My python code has a gpu kernel function which is called multiple times in a for loop from host like this :
for i in range:
gpu_kernel_func(blocksize, grid)
Since this function call requires communication between host and gpu device multiple times which is not efficient, I want to make this as
gpu_kernel_function(){
for(){
computation } ;
}
But this requires extra step to make sure all the blocks in grid are in sync. According to dynamic parallelism, calling a dummy child kernel should ensure that every thread (in whole grid) should finish that child kernel before the code continues running.
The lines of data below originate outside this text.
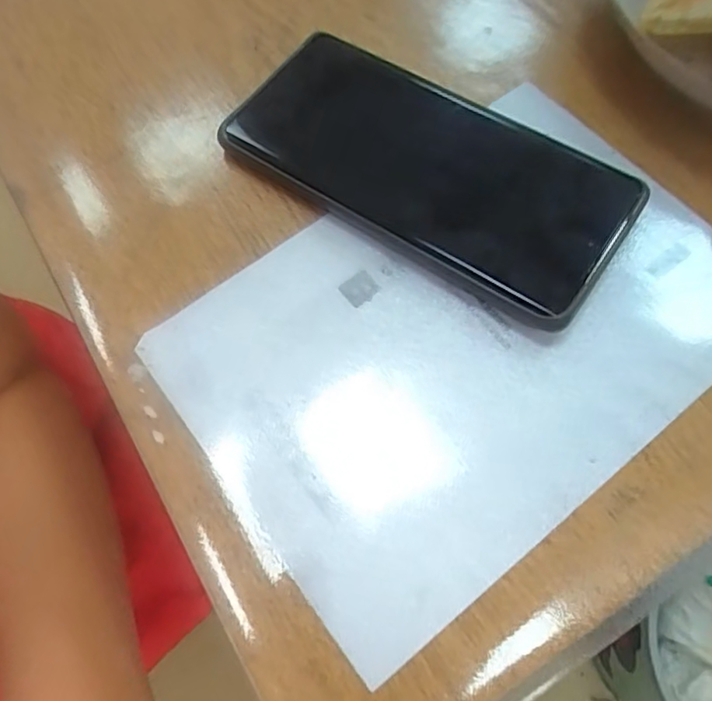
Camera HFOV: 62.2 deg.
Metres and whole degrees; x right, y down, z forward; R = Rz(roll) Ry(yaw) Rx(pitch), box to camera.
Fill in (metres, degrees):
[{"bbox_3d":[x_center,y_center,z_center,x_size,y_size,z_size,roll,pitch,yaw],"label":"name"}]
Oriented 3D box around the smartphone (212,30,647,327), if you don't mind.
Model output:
[{"bbox_3d":[0.027,-0.076,0.244,0.162,0.016,0.076,32,71,15],"label":"smartphone"}]

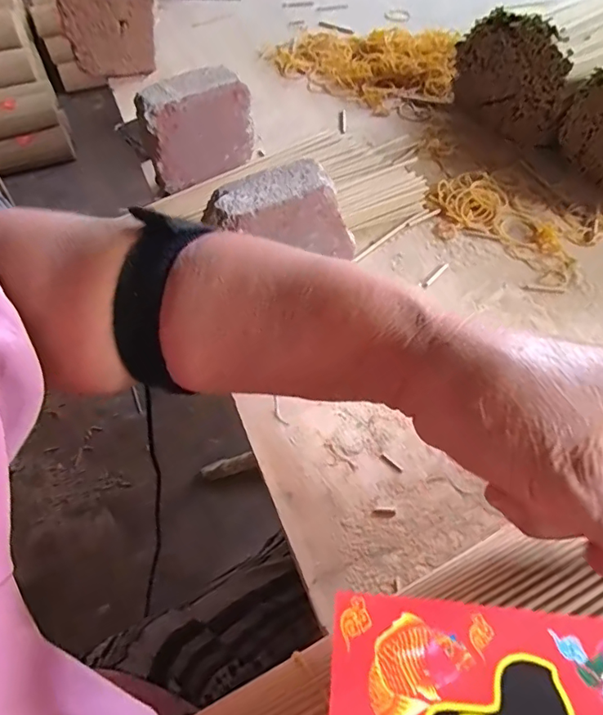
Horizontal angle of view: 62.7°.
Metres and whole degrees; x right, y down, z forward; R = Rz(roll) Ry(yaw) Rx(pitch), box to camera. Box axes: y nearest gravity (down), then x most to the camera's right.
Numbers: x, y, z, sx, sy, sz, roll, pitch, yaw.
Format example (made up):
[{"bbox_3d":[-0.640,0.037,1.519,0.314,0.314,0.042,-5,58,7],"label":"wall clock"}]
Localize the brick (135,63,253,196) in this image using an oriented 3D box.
[{"bbox_3d":[-0.110,-0.229,0.511,0.119,0.104,0.048,-36,59,-23],"label":"brick"}]

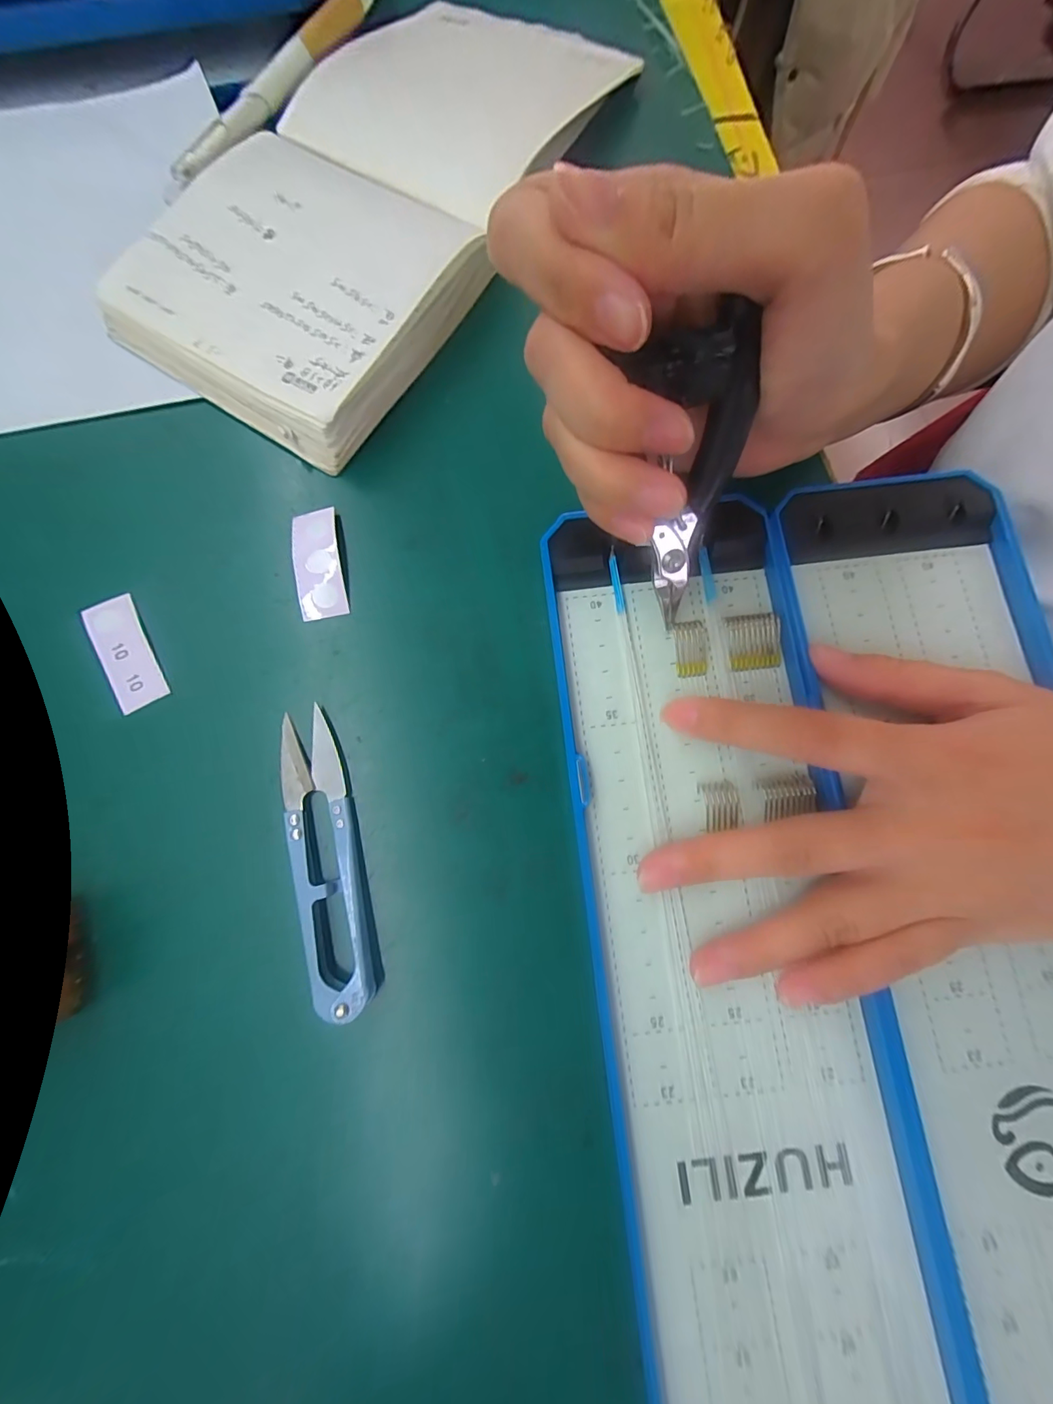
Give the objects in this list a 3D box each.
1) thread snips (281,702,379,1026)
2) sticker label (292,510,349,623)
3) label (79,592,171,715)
[{"bbox_3d":[-0.070,0.053,0.161,0.023,0.013,0.100,-14,80,-3],"label":"thread snips"},{"bbox_3d":[-0.083,-0.056,0.185,0.018,0.007,0.046,-10,80,-3],"label":"sticker label"},{"bbox_3d":[-0.155,-0.019,0.180,0.018,0.004,0.046,-28,81,-6],"label":"label"}]

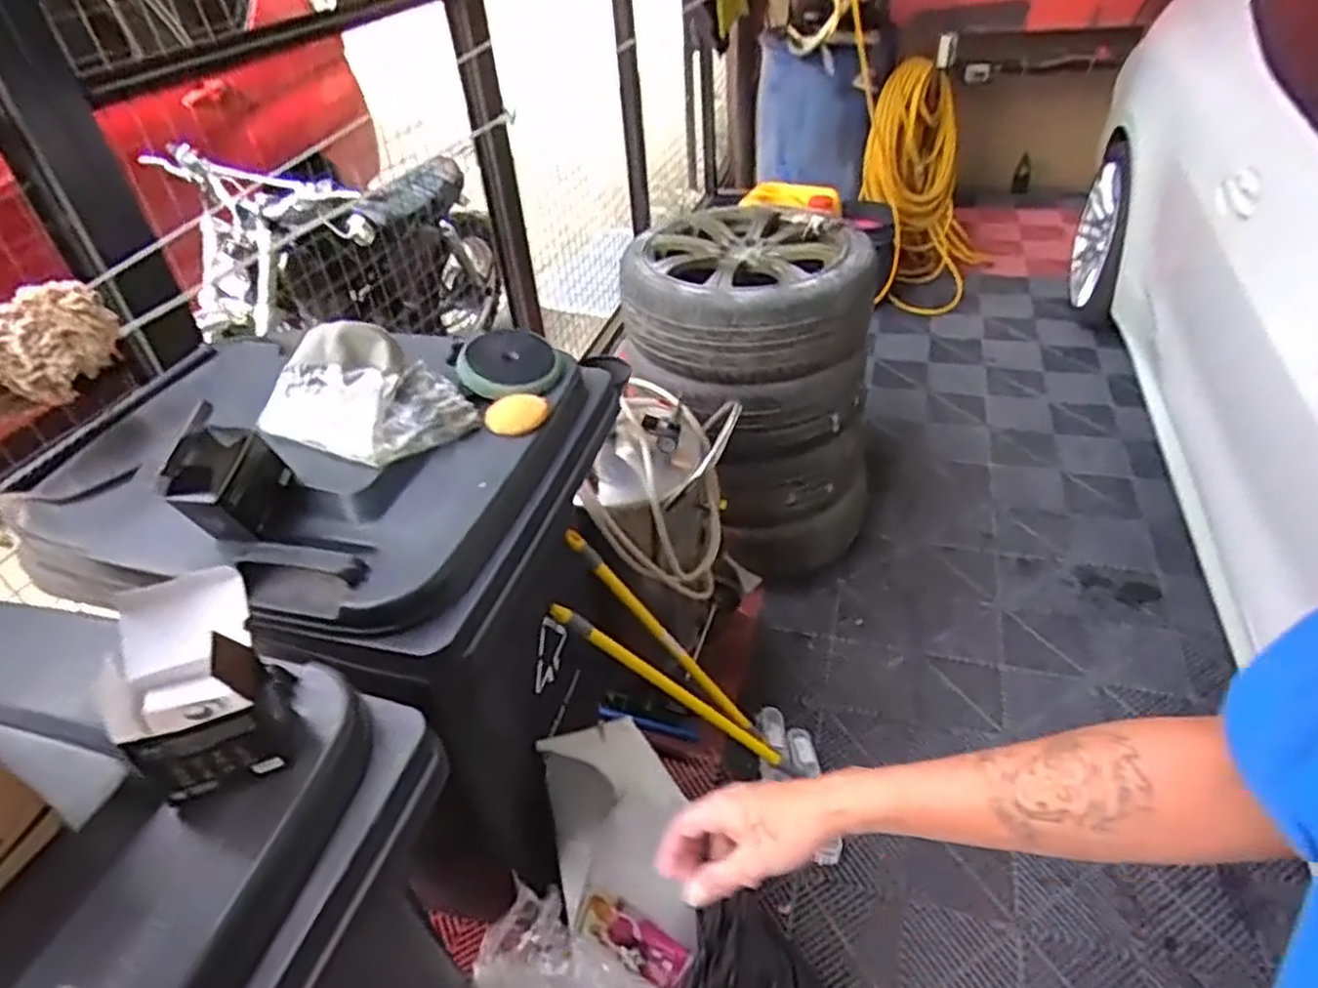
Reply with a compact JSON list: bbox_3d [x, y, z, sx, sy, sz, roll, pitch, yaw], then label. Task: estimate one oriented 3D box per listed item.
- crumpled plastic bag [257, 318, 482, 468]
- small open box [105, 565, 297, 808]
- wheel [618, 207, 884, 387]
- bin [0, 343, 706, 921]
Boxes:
[{"bbox_3d":[-0.374,-0.133,0.954,0.207,0.107,0.207,27,49,32],"label":"crumpled plastic bag"},{"bbox_3d":[-0.366,0.155,0.607,0.104,0.113,0.136,-23,43,-21],"label":"small open box"},{"bbox_3d":[0.209,-0.492,1.794,0.551,0.207,0.523,-3,40,2],"label":"wheel"},{"bbox_3d":[-0.417,0.219,1.291,0.778,1.052,0.619,13,43,20],"label":"bin"}]

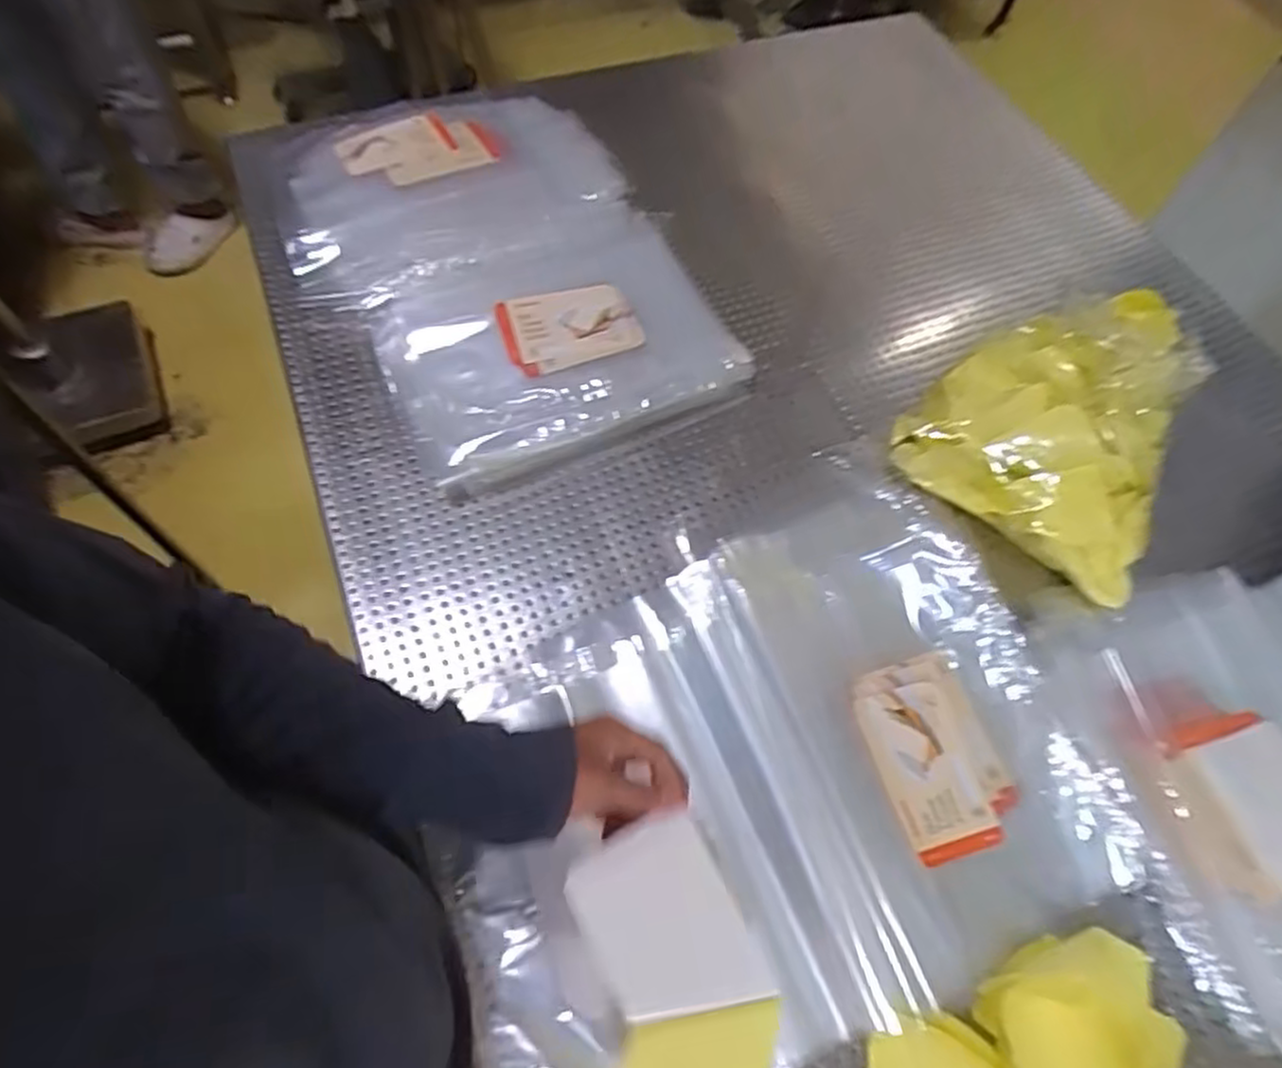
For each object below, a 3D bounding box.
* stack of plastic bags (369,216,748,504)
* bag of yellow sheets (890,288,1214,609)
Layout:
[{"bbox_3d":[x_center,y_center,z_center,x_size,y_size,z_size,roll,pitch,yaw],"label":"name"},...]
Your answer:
[{"bbox_3d":[-0.082,-0.198,0.753,0.352,0.084,0.256,-18,66,-13],"label":"stack of plastic bags"},{"bbox_3d":[0.426,-0.129,0.715,0.246,0.102,0.300,35,66,14],"label":"bag of yellow sheets"}]

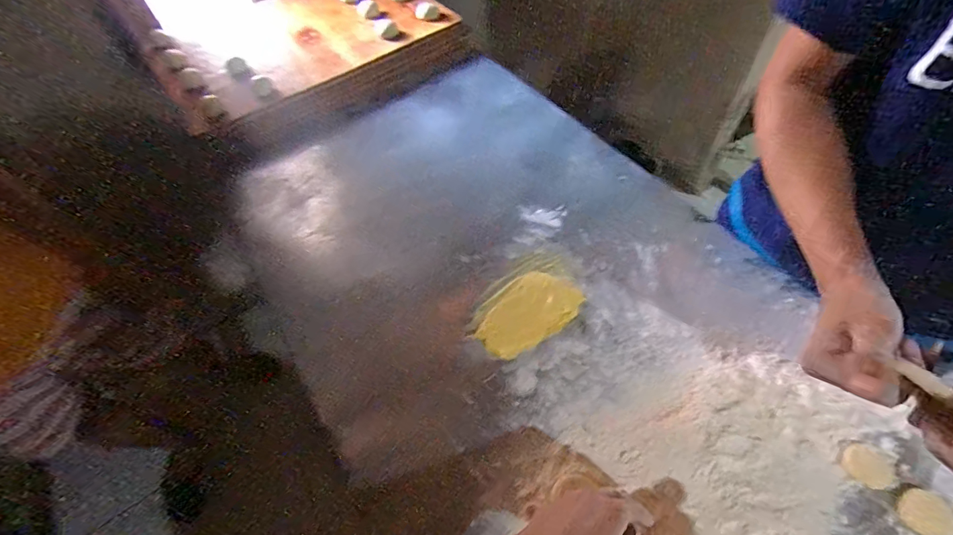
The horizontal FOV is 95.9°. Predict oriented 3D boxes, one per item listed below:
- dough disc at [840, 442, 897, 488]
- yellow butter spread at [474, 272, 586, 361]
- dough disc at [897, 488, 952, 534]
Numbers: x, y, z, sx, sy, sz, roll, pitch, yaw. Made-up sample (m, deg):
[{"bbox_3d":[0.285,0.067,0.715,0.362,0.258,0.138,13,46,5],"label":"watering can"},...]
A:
[{"bbox_3d":[0.432,0.218,0.473,0.047,0.004,0.043,-2,54,3],"label":"dough disc"},{"bbox_3d":[0.071,0.064,0.591,0.147,0.014,0.085,-36,60,-20],"label":"yellow butter spread"},{"bbox_3d":[0.464,0.256,0.441,0.049,0.006,0.044,-32,58,-17],"label":"dough disc"}]

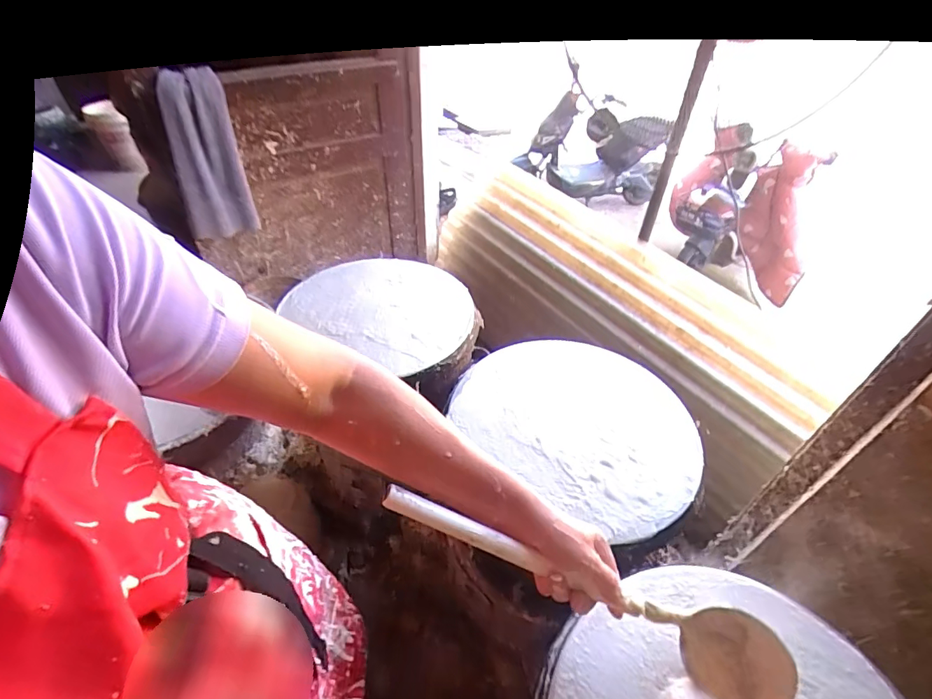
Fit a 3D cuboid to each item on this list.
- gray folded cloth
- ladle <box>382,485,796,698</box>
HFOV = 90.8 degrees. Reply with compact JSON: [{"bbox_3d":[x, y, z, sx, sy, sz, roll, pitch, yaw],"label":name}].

So I defined another kernel just like gpu_kernel_function and I tried this :
GPUcode = '''
\__global__ gpu_kernel_function() {... }
\__global__ dummy_child_kernel(){ ... }
'''
gpu_kernel_function(){
for() {
computation } ;
dummy_child_kernel(void);
}
But I am getting this error " nvcc fatal : Option '--cubin (-cubin)' is not allowed when compiling for a virtual compute architecture "
I am using Tesla P100 (compute 6.0), python 3.5, cuda.8.0.44. I am compiling my sourcemodule like this :
mod = SourceModule(GPUcode, options=['-rdc=true' ,'-lcudart','-lcudadevrt','--machine=64'],arch='compute_60' )
I tried compute_35 too which gives same error.